Selected passage —
=== Begin Enclosure ===

The U.S. Department of Justice reported that a former employee of an unnamed multinational company, Steven Hale, was sentenced to four years in prison for stealing hundreds of DVD and Blu-ray discs containing unreleased films and posting copies of them online.
In May 2025, Hale pleaded guilty to stealing discs from his employer between 2021 and 2022 and selling them through online marketplaces. He worked at an unnamed international company whose services were used by major film studios. The company produced and distributed DVD and Blu-ray movie discs.
Among the films that Hale stole and then uploaded online for illegal downloading were F9, Venom: Let There Be Carnage, Godzilla vs. Kong, Shang-Chi and the Legend of the Ten Rings, Dune, and Black Widow.
According to law enforcement, Hale caused the greatest damage by leaking a pre-release Blu-ray of “Spider-Man: No Way Home” online. The film, released in theaters in 2021, became the first post–COVID-19 pandemic movie to gross over $1 billion at the box office. Disc sales were expected to be similarly high, but they were affected by the film’s leak online.

=== End Enclosure ===

Please reproduce the disc theft report word for word, from start to finish. The items have nothing to do with the disc theft report.

Excerpted records —
=== Begin Enclosure ===

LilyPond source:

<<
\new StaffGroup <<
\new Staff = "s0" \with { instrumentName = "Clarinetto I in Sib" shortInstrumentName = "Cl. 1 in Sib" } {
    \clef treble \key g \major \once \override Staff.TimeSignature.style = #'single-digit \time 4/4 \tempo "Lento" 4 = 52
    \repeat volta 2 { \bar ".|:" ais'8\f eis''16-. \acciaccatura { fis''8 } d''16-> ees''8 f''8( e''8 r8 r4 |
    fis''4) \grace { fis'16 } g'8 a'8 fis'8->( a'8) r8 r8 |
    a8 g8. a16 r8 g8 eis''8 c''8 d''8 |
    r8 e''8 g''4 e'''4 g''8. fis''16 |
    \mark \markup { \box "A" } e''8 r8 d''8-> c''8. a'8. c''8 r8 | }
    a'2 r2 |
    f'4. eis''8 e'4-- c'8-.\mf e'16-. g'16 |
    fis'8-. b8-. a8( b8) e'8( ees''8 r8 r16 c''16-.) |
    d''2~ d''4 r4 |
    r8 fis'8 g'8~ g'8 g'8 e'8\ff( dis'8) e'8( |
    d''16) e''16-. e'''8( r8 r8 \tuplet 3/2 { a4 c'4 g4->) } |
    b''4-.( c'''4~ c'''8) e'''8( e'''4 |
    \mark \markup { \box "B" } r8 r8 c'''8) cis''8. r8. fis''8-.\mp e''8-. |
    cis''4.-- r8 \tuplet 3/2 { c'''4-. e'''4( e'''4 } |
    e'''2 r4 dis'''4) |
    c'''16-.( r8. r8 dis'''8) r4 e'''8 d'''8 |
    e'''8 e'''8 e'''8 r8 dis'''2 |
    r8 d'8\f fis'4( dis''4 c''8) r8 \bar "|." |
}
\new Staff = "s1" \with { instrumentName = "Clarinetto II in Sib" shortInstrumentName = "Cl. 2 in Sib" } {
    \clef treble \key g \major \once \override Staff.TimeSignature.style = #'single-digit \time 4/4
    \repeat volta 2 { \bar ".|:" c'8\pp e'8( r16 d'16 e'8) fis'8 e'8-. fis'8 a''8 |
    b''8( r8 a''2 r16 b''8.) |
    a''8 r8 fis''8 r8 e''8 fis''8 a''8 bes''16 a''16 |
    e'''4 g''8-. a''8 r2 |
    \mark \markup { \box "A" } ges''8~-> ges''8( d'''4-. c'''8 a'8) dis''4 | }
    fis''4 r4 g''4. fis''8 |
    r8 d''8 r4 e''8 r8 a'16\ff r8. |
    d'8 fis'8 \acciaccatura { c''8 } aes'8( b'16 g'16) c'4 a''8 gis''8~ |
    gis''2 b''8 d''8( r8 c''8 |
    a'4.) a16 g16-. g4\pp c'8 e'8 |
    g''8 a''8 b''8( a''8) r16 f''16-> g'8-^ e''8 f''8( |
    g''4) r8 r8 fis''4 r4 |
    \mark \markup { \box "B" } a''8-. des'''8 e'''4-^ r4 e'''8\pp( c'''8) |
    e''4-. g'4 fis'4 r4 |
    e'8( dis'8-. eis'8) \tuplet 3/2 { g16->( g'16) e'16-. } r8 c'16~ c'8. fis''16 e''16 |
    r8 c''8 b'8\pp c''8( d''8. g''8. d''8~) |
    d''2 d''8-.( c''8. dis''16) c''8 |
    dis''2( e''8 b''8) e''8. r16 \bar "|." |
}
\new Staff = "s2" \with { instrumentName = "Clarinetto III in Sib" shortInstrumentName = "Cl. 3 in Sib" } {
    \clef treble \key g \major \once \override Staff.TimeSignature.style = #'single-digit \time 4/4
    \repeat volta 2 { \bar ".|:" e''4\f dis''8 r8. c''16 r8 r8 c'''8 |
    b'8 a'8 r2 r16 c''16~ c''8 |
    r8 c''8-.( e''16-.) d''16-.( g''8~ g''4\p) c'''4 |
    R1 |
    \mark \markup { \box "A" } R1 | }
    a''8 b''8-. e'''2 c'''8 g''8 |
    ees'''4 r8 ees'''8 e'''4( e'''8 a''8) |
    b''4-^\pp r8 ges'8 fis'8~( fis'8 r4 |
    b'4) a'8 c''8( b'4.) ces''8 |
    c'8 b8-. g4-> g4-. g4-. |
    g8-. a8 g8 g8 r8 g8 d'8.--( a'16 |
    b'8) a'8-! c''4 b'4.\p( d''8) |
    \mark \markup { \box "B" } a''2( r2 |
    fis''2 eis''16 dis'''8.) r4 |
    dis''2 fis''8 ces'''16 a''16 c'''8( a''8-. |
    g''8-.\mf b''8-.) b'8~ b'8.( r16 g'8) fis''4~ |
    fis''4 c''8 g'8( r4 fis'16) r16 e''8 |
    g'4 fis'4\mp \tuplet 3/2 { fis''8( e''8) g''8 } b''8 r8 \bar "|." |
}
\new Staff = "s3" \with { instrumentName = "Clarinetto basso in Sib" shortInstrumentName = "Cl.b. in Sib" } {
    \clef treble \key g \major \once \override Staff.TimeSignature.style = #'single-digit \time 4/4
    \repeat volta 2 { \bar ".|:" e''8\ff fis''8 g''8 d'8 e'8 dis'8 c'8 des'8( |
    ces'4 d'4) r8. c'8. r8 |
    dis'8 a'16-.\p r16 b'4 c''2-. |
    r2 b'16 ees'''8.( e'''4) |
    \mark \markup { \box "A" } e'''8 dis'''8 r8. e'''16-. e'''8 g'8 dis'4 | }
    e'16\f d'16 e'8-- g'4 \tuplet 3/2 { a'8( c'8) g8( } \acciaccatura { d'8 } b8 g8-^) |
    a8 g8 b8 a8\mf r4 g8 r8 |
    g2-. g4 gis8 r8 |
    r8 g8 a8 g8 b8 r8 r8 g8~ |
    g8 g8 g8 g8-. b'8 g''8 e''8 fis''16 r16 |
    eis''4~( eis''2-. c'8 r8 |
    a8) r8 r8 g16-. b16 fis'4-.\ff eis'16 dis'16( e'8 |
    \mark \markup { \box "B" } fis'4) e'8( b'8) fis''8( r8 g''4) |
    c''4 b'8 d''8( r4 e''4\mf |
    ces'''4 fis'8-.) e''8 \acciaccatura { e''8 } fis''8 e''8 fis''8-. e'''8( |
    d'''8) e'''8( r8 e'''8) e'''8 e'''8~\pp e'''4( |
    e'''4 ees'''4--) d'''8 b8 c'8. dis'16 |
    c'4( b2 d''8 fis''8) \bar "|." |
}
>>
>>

=== End Enclosure ===

Response to the task —
The U.S. Department of Justice reported that a former employee of an unnamed multinational company, Steven Hale, was sentenced to four years in prison for stealing hundreds of DVD and Blu-ray discs containing unreleased films and posting copies of them online.
In May 2025, Hale pleaded guilty to stealing discs from his employer between 2021 and 2022 and selling them through online marketplaces. He worked at an unnamed international company whose services were used by major film studios. The company produced and distributed DVD and Blu-ray movie discs.
Among the films that Hale stole and then uploaded online for illegal downloading were F9, Venom: Let There Be Carnage, Godzilla vs. Kong, Shang-Chi and the Legend of the Ten Rings, Dune, and Black Widow.
According to law enforcement, Hale caused the greatest damage by leaking a pre-release Blu-ray of “Spider-Man: No Way Home” online. The film, released in theaters in 2021, became the first post–COVID-19 pandemic movie to gross over $1 billion at the box office. Disc sales were expected to be similarly high, but they were affected by the film’s leak online.